+++ Records supplied

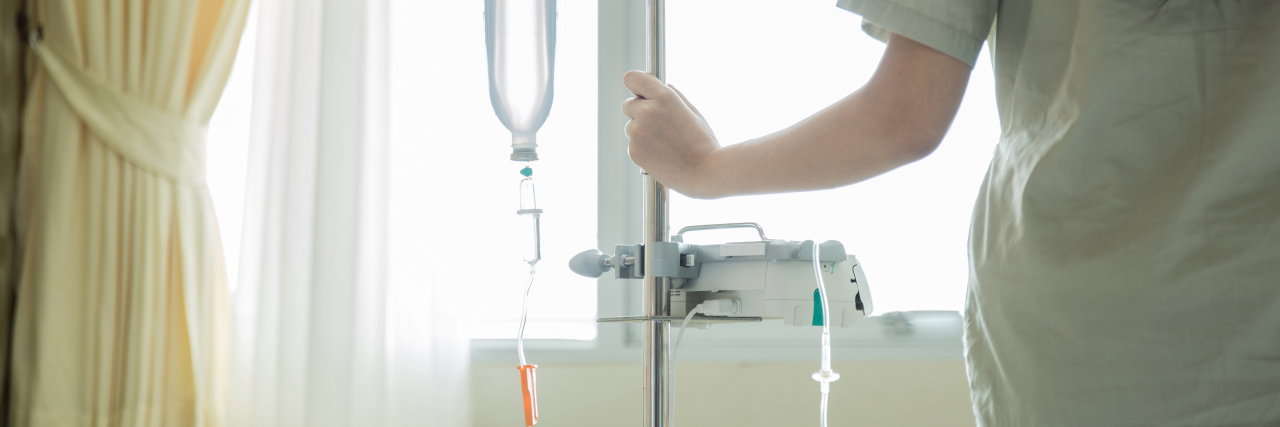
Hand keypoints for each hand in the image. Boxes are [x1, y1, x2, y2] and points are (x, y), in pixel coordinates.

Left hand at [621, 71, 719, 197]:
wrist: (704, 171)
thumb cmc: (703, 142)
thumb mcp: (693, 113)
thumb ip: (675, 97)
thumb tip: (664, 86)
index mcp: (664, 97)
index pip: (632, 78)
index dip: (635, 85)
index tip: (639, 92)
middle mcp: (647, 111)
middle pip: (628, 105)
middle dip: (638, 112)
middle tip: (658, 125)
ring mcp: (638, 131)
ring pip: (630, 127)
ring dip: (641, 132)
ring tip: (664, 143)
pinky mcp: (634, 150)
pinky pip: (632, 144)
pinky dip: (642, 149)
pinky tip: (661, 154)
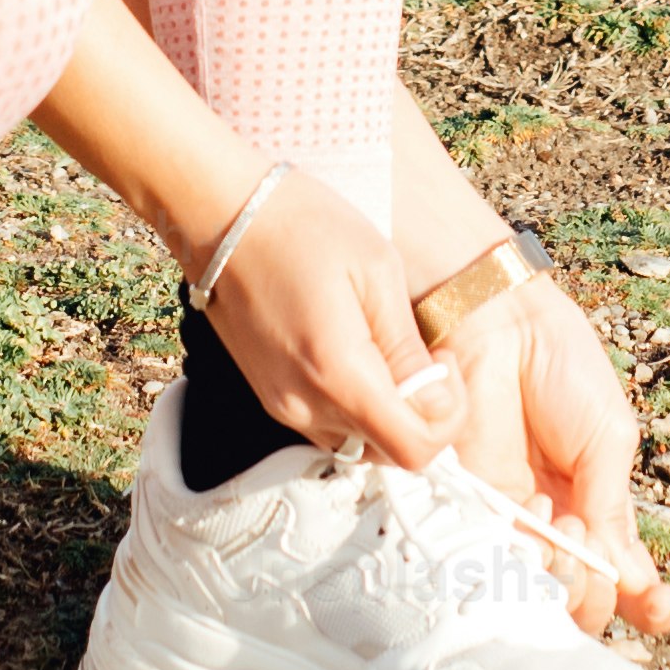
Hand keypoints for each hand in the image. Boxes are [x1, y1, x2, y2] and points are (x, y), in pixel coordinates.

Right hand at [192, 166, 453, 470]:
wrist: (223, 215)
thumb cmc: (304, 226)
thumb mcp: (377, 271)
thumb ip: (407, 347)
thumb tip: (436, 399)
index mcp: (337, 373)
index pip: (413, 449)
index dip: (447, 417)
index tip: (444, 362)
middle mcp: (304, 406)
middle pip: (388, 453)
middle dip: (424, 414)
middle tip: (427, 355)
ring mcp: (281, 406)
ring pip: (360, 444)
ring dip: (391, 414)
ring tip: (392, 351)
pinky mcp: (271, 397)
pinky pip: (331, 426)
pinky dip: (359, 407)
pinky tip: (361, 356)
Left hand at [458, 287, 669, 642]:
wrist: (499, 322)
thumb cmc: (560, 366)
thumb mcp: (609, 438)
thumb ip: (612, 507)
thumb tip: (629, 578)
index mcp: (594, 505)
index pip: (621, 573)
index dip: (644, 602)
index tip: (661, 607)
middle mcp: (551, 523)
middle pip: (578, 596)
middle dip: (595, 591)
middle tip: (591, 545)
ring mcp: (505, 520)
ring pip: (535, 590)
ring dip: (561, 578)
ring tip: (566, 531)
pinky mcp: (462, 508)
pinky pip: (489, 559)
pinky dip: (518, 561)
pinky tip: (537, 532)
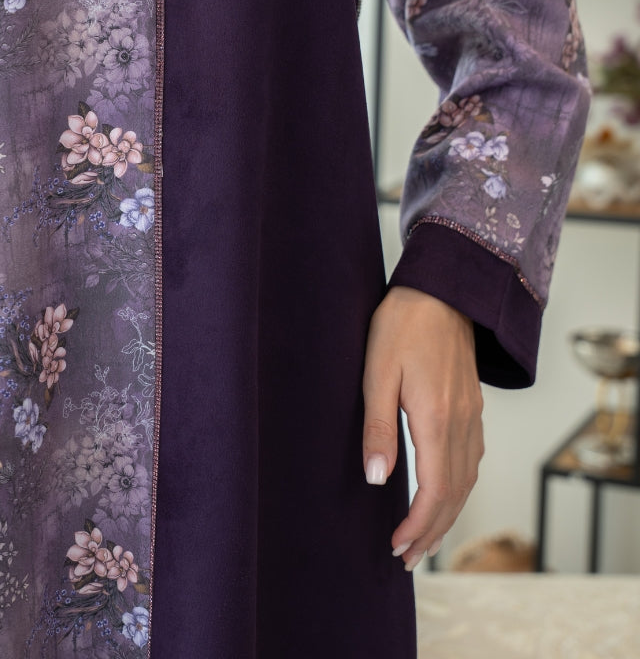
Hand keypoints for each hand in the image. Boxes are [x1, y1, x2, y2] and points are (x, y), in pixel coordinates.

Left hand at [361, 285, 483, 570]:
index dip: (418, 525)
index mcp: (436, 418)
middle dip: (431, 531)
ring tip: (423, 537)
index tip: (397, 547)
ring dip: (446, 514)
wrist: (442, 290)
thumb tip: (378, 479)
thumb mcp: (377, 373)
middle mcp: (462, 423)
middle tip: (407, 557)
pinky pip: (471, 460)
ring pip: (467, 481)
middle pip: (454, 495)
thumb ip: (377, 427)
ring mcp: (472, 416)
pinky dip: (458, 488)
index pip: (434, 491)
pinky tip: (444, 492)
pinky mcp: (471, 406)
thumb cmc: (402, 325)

++++++
+++ Records supplied

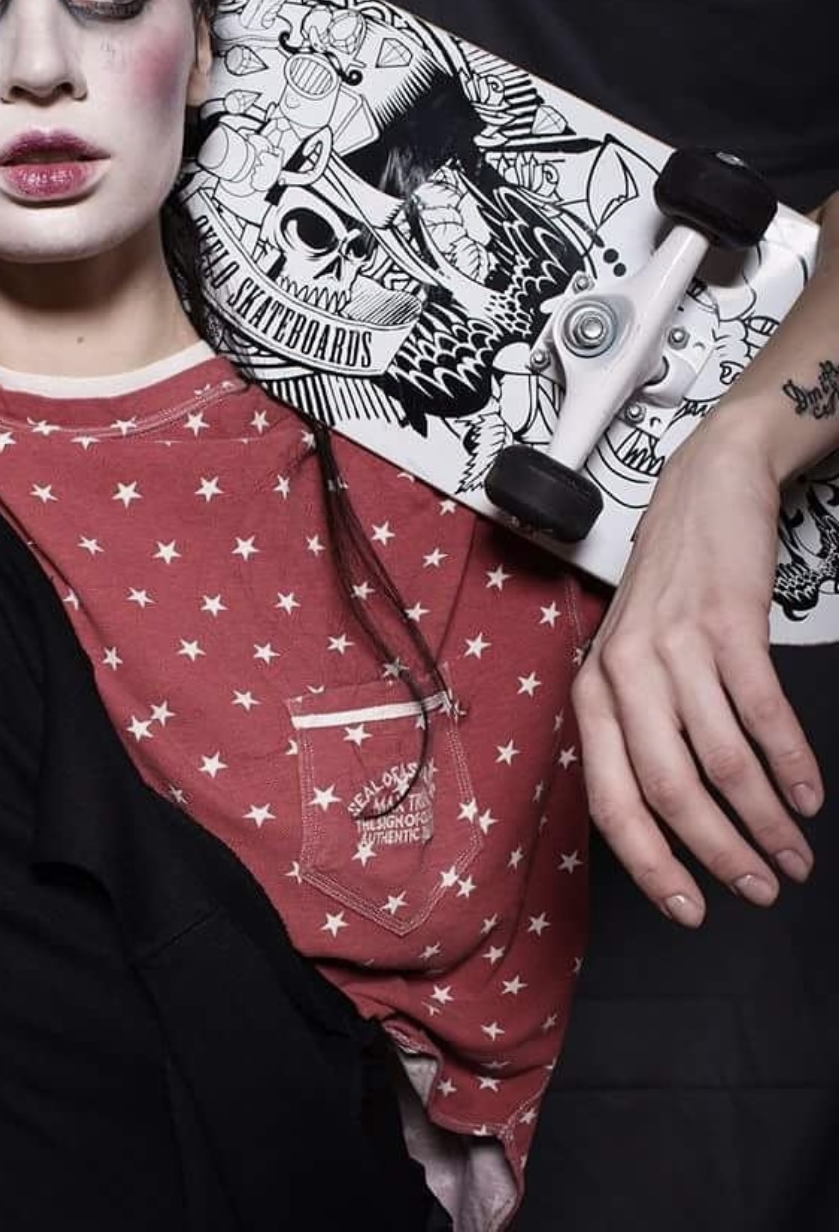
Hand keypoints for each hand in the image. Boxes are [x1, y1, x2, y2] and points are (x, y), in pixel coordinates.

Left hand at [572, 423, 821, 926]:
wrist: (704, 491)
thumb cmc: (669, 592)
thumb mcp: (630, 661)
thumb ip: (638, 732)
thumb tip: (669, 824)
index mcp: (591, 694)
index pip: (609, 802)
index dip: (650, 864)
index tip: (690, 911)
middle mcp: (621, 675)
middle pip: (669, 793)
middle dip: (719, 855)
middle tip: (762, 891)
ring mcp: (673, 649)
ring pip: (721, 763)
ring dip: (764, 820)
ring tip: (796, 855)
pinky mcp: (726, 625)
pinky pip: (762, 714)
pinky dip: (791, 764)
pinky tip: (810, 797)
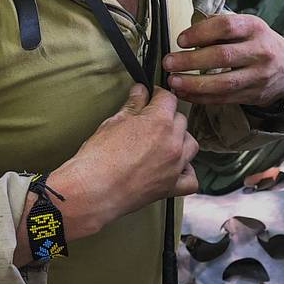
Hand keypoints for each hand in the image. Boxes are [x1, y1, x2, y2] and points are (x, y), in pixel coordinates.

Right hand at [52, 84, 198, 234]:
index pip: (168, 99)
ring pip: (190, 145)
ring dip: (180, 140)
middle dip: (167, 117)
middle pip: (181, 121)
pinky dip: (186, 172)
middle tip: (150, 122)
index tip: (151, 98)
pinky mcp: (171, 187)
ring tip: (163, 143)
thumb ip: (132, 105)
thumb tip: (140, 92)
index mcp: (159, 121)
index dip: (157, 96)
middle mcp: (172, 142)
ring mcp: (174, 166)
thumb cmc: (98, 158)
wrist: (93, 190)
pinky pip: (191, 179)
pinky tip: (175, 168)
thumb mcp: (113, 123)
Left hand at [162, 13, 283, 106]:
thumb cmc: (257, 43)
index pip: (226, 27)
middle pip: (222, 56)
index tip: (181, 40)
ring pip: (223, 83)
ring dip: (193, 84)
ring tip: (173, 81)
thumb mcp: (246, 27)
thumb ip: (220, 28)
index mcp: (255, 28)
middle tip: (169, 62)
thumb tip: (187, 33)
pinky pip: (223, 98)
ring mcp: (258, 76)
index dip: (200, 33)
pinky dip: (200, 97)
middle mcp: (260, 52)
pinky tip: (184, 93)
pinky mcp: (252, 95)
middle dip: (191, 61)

++++++

_Your instructions_: Above are the records. Copy word for word only their lines from the one holding "pinky dip: (642, 149)" through the one holding "pinky tip: (537, 532)", both included, and skip the images.

_Solution to this exercise_:
pinky dip: (642, 149)
pinky tip: (661, 154)
Hand keypoints for each hand in the image. Boxes are [x1, y1, x2, y2] and points are (x, y), in pixel coordinates.

Right hand at [192, 166, 453, 470]:
wrist: (223, 215)
thumb cmc: (304, 226)
thumb mcp: (377, 271)
thumb ip: (407, 347)
thumb tip: (436, 399)
index mcp: (337, 373)
index pip: (413, 449)
index dip: (447, 417)
index tip: (444, 362)
middle mcp: (304, 406)
middle pip: (388, 453)
middle dip: (424, 414)
middle tip: (427, 355)
ring mcp: (281, 406)
ring pip: (360, 444)
ring dip: (391, 414)
ring tip: (392, 351)
pinky mcp: (271, 397)
pinky pip: (331, 426)
pinky dip: (359, 407)
pinky tip: (361, 356)
Left hand at [458, 287, 669, 642]:
wrist: (499, 322)
thumb cmc: (560, 366)
thumb mcp: (609, 438)
thumb ip: (612, 507)
thumb tip: (629, 578)
index mcp: (594, 505)
index pip: (621, 573)
index dip: (644, 602)
index tip: (661, 607)
middle mcp: (551, 523)
middle pip: (578, 596)
middle dip: (595, 591)
middle tip: (591, 545)
ring mcp: (505, 520)
ring pip: (535, 590)
ring dip: (561, 578)
ring tip: (566, 531)
pinky mcp: (462, 508)
pinky pip: (489, 559)
pinky dip: (518, 561)
pinky tip: (537, 532)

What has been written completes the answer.